### Texte fourni
■ ■ ■ ■

Comédie acerbe sur les rouages de la bureaucratie européenne, Adults in the room est le retour féroce de Costa-Gavras au sommet de son art qui saura semer la confusion quant à ses sentiments sur le Parlement européen. Un film absolument nécessaire.
Synopsis : Après sept années de crise, le pays est au bord du gouffre. Des élections, un souffle nouveau et deux hommes qui vont incarner l’espoir de sauver leur pays de l’emprise qu’il subit. Nommé par Alexis, Yanis va mener un combat sans merci dans les coulisses occultes et entre les portes closes du pouvoir européen. Là où l’arbitraire de l’austérité imposée prime sur l’humanité et la compassion. Là où vont se mettre en place des moyens de pression pour diviser les deux hommes. Là où se joue la destinée de leur peuple. Une tragédie grecque des temps modernes.
Une puissante satire politique
Critique : De la crise grecque qui a frappé le pays à l’issue de la récession mondiale de 2008, on se souvient immédiatement des articles dans certains organes de presse de droite, très durs vis-à-vis d’un peuple qui, selon eux, avaient abusé l’Europe pour se compromettre dans un système alternatif d’évasion fiscale et de mensonge. On a en mémoire la mine sévère de certains éditorialistes, notamment sur la chaîne d’information politique sensationnaliste BFM TV, face au tempétueux ministre des finances de Gauche radicale, Yanis Varoufakis. On se souvient aussi avoir beaucoup entendu François Hollande, alors président de la République, vanter la coopération avec l’Allemagne pour éviter la sortie de la Grèce de la zone euro, en lui proposant un énième plan d’aide… Des souvenirs frais qui prennent tout leur valeur ironique dans la puissante satire politique qu’est le nouveau Costa-Gavras.

Photo : Jessica Forde -Copyrights : KG Productions
Costa-Gavras plus pugnace que jamais
Le cinéaste grec par le sang, qui a quitté son pays jeune homme pour finalement faire une longue carrière en France, a toujours eu cette fibre politique pugnace. Son œuvre est dans sa quintessence le miroir du monde dans ce qu’il a eu de plus révoltant au XXe siècle, mais aussi au XXIe siècle avec son regard sur le traitement des migrants en Europe (Eden à l’Ouest) et celui sur la finance souveraine (Le couperet, Le capital).

■ ■ ■ ■

### Données sources
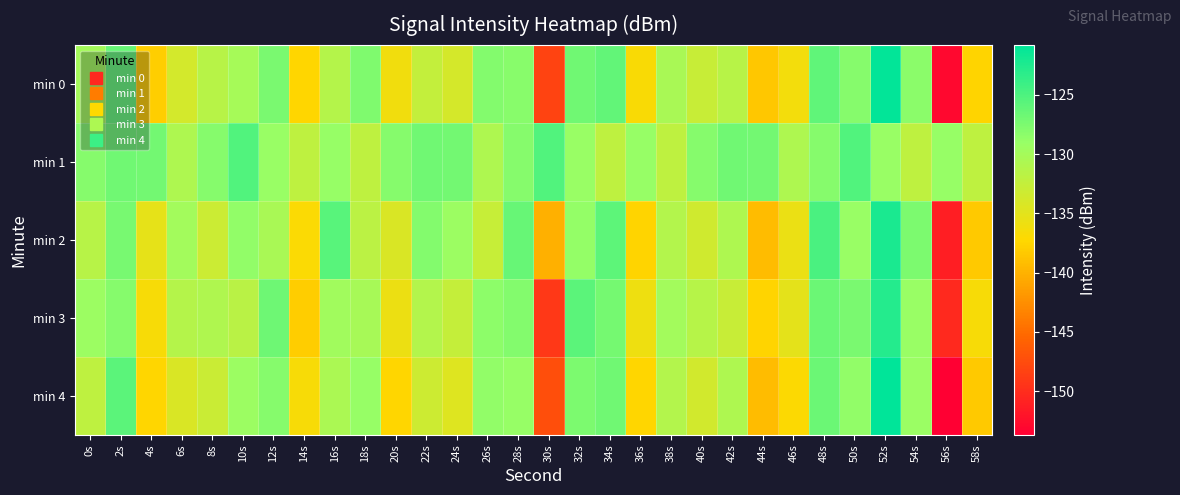

Reading left to right, transcribe all the data shown in this chart.

min 0: 0s=-130.0	2s=-126.4	4s=-138.0	6s=-133.7	8s=-131.6	10s=-130.1	12s=-127.4	14s=-137.4	16s=-131.3	18s=-127.6	20s=-136.2	22s=-132.4	24s=-133.8	26s=-128.0	28s=-128.2	30s=-148.2	32s=-126.9	34s=-126.1	36s=-136.7	38s=-130.3	40s=-132.8	42s=-131.6	44s=-138.5	46s=-136.3	48s=-126.0	50s=-128.0	52s=-121.0	54s=-128.4	56s=-152.9	58s=-137.6
min 1: 0s=-128.0	2s=-127.0	4s=-127.0	6s=-130.8	8s=-128.0	10s=-125.2	12s=-129.1	14s=-132.0	16s=-128.9	18s=-132.1	20s=-128.0	22s=-127.0	24s=-127.0	26s=-130.8	28s=-128.0	30s=-125.2	32s=-129.1	34s=-132.0	36s=-128.9	38s=-132.1	40s=-128.0	42s=-127.0	44s=-127.0	46s=-130.8	48s=-128.0	50s=-125.2	52s=-129.1	54s=-132.0	56s=-128.9	58s=-132.1
min 2: 0s=-131.5	2s=-127.3	4s=-135.2	6s=-129.8	8s=-133.1	10s=-128.7	12s=-130.4	14s=-136.9	16s=-125.6	18s=-131.8	20s=-134.2	22s=-127.9	24s=-129.3	26s=-132.7	28s=-126.4	30s=-140.1	32s=-128.8	34s=-125.9	36s=-137.6	38s=-131.2	40s=-133.5	42s=-130.8	44s=-139.2	46s=-135.7	48s=-124.9	50s=-129.1	52s=-122.3	54s=-127.6	56s=-151.2	58s=-138.4
min 3: 0s=-129.4	2s=-128.1	4s=-136.7	6s=-131.3	8s=-130.9	10s=-131.6	12s=-126.8	14s=-138.1	16s=-129.7	18s=-130.3	20s=-135.8	22s=-131.2	24s=-132.6	26s=-128.4	28s=-127.9	30s=-149.1	32s=-125.7	34s=-127.2	36s=-135.9	38s=-129.8	40s=-131.4	42s=-132.8	44s=-137.6	46s=-135.1	48s=-126.7	50s=-127.4	52s=-122.8	54s=-129.1	56s=-150.3	58s=-136.7
min 4: 0s=-132.1	2s=-125.8	4s=-137.4	6s=-134.2	8s=-132.9	10s=-129.3	12s=-128.1	14s=-136.7	16s=-130.5	18s=-128.9	20s=-137.4	22s=-133.2	24s=-134.6	26s=-128.7	28s=-129.0	30s=-147.3	32s=-127.6	34s=-126.9	36s=-137.5	38s=-131.1	40s=-133.6	42s=-130.7	44s=-139.3	46s=-137.1	48s=-126.6	50s=-128.7	52s=-120.8	54s=-129.2	56s=-153.7	58s=-138.3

■ ■ ■ ■

### Tâches à réaliser
• a. Comptez les lignes des données qui contiennent la chaîne « Reading ». Donnez uniquement ce nombre.
• b. Poursuivez la critique du film Adults in the room à partir de sa dernière phrase.

### Réponses par tâche
• a. 1

• b.
Ses œuvres tranchantes ont démontré, en France, comme aux USA, ou dans les pays d’Amérique latine, dont il s’est aussi beaucoup intéressé, les dérives du pouvoir, y compris médiatique (Mad City). Le voir revenir aux affaires politiciennes de sa patrie, dans le cadre d’une coproduction franco-grecque, a quelque chose de jubilatoire et confère à ses revendications d’artiste une pertinence d’autant plus forte qu’on n’oublie pas ce qui reste peut-être son chef d’œuvre, Z qu’il réalisa en 1969, brûlot sur le coup d’État des colonels en Grèce. Il évoquait alors les pressions subies par la justice, les médias, dans un État devenu policier et autoritaire, où il était forcément question des dérives du pouvoir, leitmotiv de sa carrière engagée.
Adults in the room : jeu de coq au royaume de l’hypocrisie
En adaptant le témoignage de Yanis Varoufakis sur son passage aux finances de la Grèce, lorsque son pays était exsangue et acculé, dirigé par les souverainetés étrangères via la dette abyssale que le pays devait aux banques européennes, au FMI… , Costa-Gavras retrouve la fougue de ses plus grands films en puisant dans l’énergie du néophyte en politique qui, sans cravate et ni costume, débarquait au cœur d’une bureaucratie européenne, de l’Eurogroupe où tout n’est que manipulation, petites phrases, apparences : la juxtaposition du OFF et, deux minutes plus tard, du discours officiel que l’on vend aux journalistes, lors de conférences de presse, serait drôle si elle ne représentait pas la réalité de la politique, celle que l’on nous sert par conséquent, sur les dites chaînes d’informations, sans aucun recul. Il en ressort un constat accablant qui fait froid dans le dos.
Les pratiques décrites rabaissent le travail des politiciens à celui de communicants sans empathie, emmurés dans leur jeu bien peu démocratique. Les joueurs se livrent ensemble à des combats de coq entre hommes politiques tous puissants, à des gamineries, pour reprendre l’image du titre qui provient de Christine Lagarde qui, dans le film, est le seul personnage politique féminin d’importance à s’exprimer dans une phallocratie au sein de laquelle elle paraît plus équilibrée et humaine, car au-dessus de la mêlée véhémente de ces ego masculins. Elle voit en eux des gamins incapables de s’entendre alors qu’au cœur du problème, on parle d’un peuple asphyxié par les sacrifices sur les salaires, une nation au bout du rouleau.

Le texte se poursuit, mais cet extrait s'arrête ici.